== DATA SUPPLIED
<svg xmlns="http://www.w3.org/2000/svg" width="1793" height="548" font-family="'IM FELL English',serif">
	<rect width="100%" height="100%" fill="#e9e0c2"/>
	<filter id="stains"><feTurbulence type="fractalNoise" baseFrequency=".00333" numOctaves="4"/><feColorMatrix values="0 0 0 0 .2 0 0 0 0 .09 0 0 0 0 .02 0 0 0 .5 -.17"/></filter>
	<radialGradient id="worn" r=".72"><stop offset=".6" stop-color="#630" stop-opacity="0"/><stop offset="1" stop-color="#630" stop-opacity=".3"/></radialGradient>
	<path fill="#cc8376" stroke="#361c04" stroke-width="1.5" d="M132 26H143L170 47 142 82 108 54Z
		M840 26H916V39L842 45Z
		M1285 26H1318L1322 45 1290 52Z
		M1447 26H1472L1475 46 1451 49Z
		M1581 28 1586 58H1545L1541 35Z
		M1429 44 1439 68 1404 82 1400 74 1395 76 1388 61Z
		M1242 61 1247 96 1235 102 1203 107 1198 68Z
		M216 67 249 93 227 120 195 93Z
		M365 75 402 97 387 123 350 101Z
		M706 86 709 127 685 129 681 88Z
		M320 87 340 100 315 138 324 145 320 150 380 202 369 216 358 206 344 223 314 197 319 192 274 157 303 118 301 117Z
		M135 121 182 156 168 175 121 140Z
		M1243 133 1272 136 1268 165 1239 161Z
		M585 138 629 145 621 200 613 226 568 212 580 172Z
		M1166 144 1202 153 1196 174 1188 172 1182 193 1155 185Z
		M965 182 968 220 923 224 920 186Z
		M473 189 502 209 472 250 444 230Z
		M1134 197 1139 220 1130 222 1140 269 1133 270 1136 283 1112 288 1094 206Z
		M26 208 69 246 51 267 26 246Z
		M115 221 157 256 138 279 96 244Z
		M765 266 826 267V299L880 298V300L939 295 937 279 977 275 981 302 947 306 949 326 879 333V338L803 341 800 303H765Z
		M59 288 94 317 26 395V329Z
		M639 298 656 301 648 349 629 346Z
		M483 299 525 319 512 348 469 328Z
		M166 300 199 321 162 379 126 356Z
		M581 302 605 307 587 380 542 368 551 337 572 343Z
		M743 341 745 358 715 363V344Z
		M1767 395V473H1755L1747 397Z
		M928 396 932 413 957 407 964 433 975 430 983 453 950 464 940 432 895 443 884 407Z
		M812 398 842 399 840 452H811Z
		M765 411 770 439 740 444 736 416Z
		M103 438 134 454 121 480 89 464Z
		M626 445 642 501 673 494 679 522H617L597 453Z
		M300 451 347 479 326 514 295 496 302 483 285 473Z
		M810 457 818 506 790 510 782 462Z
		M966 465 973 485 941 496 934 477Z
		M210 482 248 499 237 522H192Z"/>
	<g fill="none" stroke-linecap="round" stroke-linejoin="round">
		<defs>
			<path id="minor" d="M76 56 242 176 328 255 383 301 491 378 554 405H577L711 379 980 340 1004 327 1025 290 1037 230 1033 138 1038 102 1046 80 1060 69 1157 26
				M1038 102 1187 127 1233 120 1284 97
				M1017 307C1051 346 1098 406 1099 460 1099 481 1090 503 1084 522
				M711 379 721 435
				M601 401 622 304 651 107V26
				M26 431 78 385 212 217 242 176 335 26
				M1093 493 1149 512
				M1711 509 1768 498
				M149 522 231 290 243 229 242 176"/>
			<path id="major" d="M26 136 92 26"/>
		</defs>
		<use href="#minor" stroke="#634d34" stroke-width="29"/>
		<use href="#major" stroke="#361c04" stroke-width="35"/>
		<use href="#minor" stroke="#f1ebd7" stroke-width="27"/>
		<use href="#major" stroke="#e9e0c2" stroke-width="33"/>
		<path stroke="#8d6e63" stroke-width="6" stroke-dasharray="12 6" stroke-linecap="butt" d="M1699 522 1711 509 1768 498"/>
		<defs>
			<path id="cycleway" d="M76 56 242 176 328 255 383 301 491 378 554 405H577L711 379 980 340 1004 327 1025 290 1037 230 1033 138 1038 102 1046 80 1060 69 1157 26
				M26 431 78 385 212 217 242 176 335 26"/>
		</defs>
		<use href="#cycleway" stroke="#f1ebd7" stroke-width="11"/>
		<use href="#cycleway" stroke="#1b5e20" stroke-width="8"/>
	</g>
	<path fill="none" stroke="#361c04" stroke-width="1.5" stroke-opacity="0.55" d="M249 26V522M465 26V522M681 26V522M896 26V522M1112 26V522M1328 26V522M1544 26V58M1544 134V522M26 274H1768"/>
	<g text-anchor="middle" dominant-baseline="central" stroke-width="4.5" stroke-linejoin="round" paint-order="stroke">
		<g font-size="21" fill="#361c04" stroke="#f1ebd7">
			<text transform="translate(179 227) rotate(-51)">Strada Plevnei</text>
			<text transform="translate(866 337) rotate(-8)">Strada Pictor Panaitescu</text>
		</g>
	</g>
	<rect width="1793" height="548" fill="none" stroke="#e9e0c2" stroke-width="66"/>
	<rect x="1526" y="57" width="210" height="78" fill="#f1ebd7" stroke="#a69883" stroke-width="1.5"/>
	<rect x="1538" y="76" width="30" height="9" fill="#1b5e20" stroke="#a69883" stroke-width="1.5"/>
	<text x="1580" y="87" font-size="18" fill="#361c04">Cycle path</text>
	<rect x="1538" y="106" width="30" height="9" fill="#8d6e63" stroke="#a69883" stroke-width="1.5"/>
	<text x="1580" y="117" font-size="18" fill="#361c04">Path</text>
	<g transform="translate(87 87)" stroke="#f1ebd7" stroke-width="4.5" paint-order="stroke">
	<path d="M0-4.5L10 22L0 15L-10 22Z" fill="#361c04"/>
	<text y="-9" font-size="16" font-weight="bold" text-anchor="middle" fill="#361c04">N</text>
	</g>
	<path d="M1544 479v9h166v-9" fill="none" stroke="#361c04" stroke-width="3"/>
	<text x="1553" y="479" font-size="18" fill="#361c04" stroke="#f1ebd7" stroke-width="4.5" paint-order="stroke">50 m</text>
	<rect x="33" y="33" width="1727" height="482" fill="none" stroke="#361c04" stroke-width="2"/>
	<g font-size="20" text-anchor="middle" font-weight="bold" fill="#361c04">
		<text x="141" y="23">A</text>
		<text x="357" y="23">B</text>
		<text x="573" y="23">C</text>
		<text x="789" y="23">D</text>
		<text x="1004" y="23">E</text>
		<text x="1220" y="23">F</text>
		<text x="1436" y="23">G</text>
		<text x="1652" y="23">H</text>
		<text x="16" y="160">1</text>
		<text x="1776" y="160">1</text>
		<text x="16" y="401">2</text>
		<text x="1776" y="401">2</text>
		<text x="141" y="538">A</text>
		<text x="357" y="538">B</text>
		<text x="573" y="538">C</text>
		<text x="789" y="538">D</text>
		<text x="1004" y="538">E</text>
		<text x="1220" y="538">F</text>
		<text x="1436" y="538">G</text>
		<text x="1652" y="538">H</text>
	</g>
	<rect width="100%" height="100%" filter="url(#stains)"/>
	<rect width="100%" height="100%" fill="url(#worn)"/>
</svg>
====
__EXERCISE DESCRIPTION__
In the entries above, restate word for word the lines between the one holding "M626 445 642" and the one holding "M1038 102 1187 127 1233 120 1284 97", inclusive, and nothing besides.

__TASK OUTPUT__
		M626 445 642 501 673 494 679 522H617L597 453Z
		M300 451 347 479 326 514 295 496 302 483 285 473Z
		M810 457 818 506 790 510 782 462Z
		M966 465 973 485 941 496 934 477Z
		M210 482 248 499 237 522H192Z"/>
	<g fill="none" stroke-linecap="round" stroke-linejoin="round">
		<defs>
			<path id="minor" d="M76 56 242 176 328 255 383 301 491 378 554 405H577L711 379 980 340 1004 327 1025 290 1037 230 1033 138 1038 102 1046 80 1060 69 1157 26
				M1038 102 1187 127 1233 120 1284 97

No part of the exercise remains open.